_SOURCE EXCERPT_:

PanOcean posted record funds generated by operations of $62.9 million ($2.58 per share) and record production of 9,398 barrels of oil per day ("bopd") in 2005, with production completely unhedged. Capital spending was $93.5 million, substantially all of which related to exploration and development activities onshore and offshore Gabon. The Company participated in drilling nine wells during the year, being three successful development wells, two appraisal wells relating to 2004 discoveries and four dry exploration wells. Development drilling yielded reserve revisions and extensions of 9.9 million barrels ("mmbbl") of proved and 11.6 mmbbl of proved plus probable ("2P") oil reserves. Net of production, proved reserves increased 22% to 35.9 mmbbl and 2P reserves increased 14% to 67.5 mmbbl. Proved and 2P reserve additions replaced production 2.9 times and 3.4 times respectively. In an industry environment of significantly rising costs, the Company was successful in controlling operating costs, with 2005 unit operating costs increasing 11% to average $7.26/bbl, compared to $6.55/bbl in 2004, despite operating at less than capacity onshore during 2005.

Profit after taxation reached record levels of $32.3 million for the year, up nine-fold from 2004 principally due to rising crude oil prices and increased export volumes against a controlled cost structure. Sales volumes increased 12% and Brent prices increased 42% to yield a $64.1 million increase in gross revenue. There were associated significant increases in royalties and taxes paid in Gabon, but overall funds generated by operations doubled over 2004 to $62.9 million and on a per share basis increased 78% to $2.58 per share. In addition to contributions to shareholders' equity from profit during the year, the Company further strengthened its balance sheet by converting the debenture in June and raising equity in September. The Company successfully completed a CDN$40 million equity offering on a bought-deal basis, issuing a total of 1.25 million Class B Shares at CDN$32.00 per share.

Outlook Summary for 2006

2006 will be a transition year for PanOcean and it is all about planning and execution. The Company's objective for 2006 is to deliver a significant step-change increase in production growth. PanOcean intends to achieve this objective by completing the onshore export pipeline mid-year and continuing with sequential development drilling of the Tsiengui field. Exploration/appraisal of the Company's assets will generate five additional wells.

The Company has also achieved significant progress with its partner at Awoun during 2005 which has resulted in a decision to proceed with the field development of Koula in 2006, advancing the co-venturers' earlier plan by a year. A 5,000 bopd Early Production Facility is planned to be installed at Koula and commissioned in 2006, with first oil from Koula expected before year-end. Following the appraisal well planned for West Koula, three development wells are planned for Q3 and Q4.

_TO BE DONE_:
**A)** How much did the Company spend on capital in 2005, according to the PanOcean excerpt?
**B)** Retype the PanOcean excerpt word for word from "Profit after taxation" up to and including "CDN$32.00 per share.".
The material after the PanOcean excerpt isn't needed.

_SUPPLIED INFORMATION_:
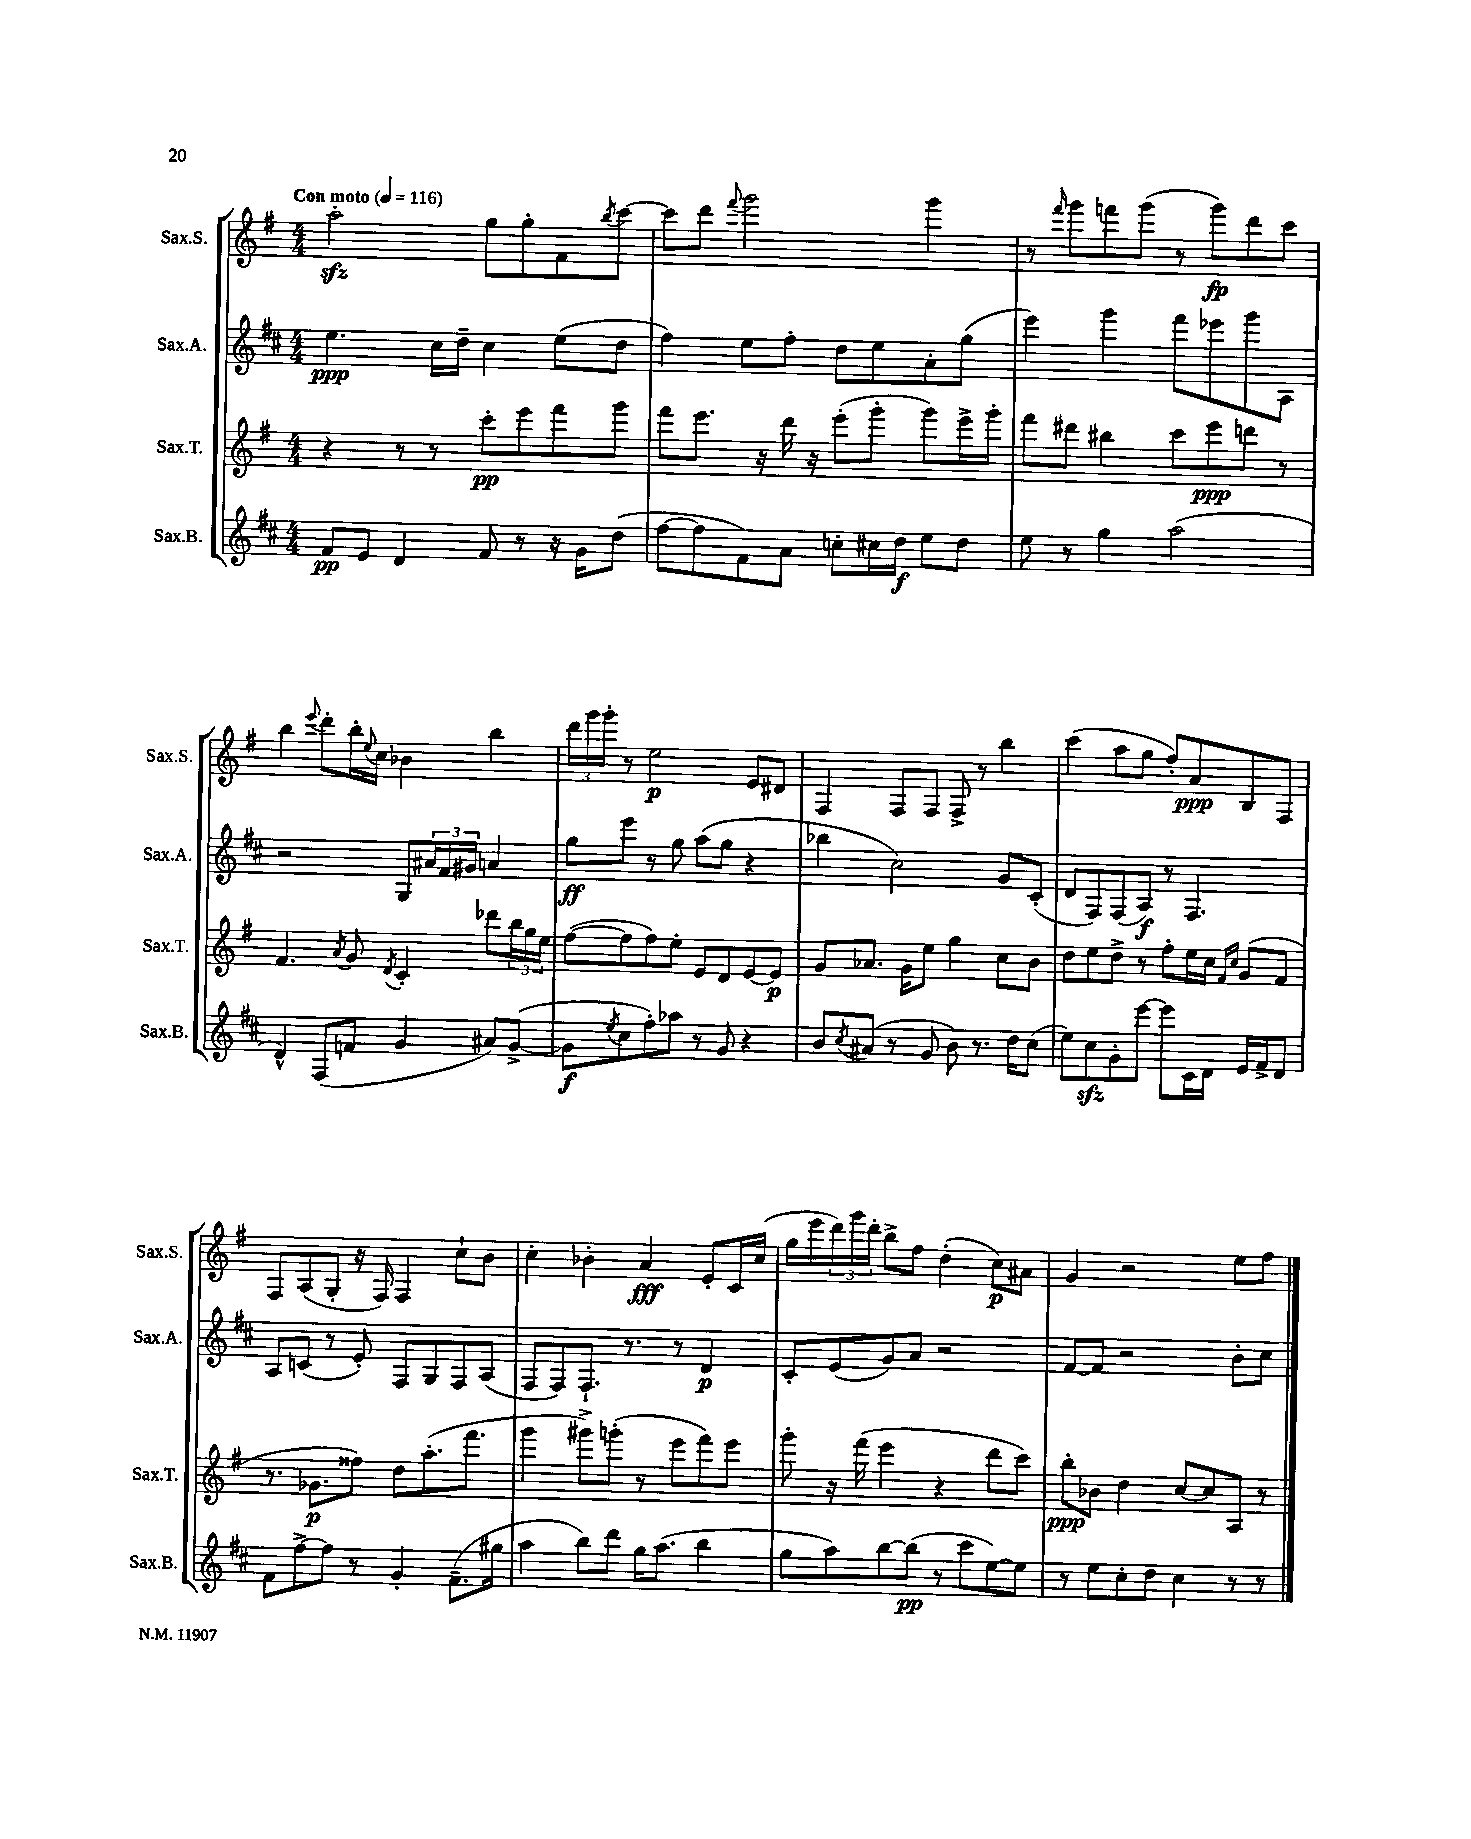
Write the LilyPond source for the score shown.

_WRITTEN RESPONSES_:
**A)** $93.5 million

**B)**
Profit after taxation reached record levels of $32.3 million for the year, up nine-fold from 2004 principally due to rising crude oil prices and increased export volumes against a controlled cost structure. Sales volumes increased 12% and Brent prices increased 42% to yield a $64.1 million increase in gross revenue. There were associated significant increases in royalties and taxes paid in Gabon, but overall funds generated by operations doubled over 2004 to $62.9 million and on a per share basis increased 78% to $2.58 per share. In addition to contributions to shareholders' equity from profit during the year, the Company further strengthened its balance sheet by converting the debenture in June and raising equity in September. The Company successfully completed a CDN$40 million equity offering on a bought-deal basis, issuing a total of 1.25 million Class B Shares at CDN$32.00 per share.